- _Provided information_
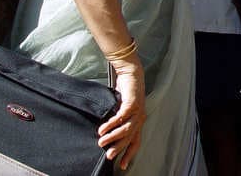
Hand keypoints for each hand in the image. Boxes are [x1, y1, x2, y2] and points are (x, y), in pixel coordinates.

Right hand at [98, 56, 146, 170]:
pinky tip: (103, 129)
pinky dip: (111, 124)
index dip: (129, 154)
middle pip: (130, 138)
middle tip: (108, 156)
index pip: (135, 142)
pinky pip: (121, 117)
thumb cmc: (125, 92)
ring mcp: (137, 111)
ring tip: (101, 142)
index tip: (122, 165)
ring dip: (112, 137)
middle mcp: (139, 118)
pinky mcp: (132, 103)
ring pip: (126, 129)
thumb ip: (117, 121)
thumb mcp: (120, 109)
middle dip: (119, 148)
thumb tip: (105, 135)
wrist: (131, 74)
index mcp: (138, 122)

- _Problem details_
Apart from the pictures, return the records exactly.

- _Result for this exercise_
Hand keypoints for each hand in the image. Boxes are [x1, y1, x2, y2] and points are (x, y), in pixel coordinates.

Right hand at [98, 56, 146, 170]:
pinky tip: (103, 129)
pinky dip: (111, 124)
index dip: (129, 154)
middle pip: (130, 138)
middle tip: (108, 156)
index pip: (135, 142)
pinky pip: (121, 117)
thumb cmc: (125, 92)
ring mcp: (137, 111)
ring tip: (101, 142)
index tip: (122, 165)
ring dip: (112, 137)
middle mcp: (139, 118)
pinky mcp: (132, 103)
ring pip: (126, 129)
thumb ip: (117, 121)
thumb mcp: (120, 109)
middle dip: (119, 148)
thumb tip: (105, 135)
wrist: (131, 74)
index mcp: (138, 122)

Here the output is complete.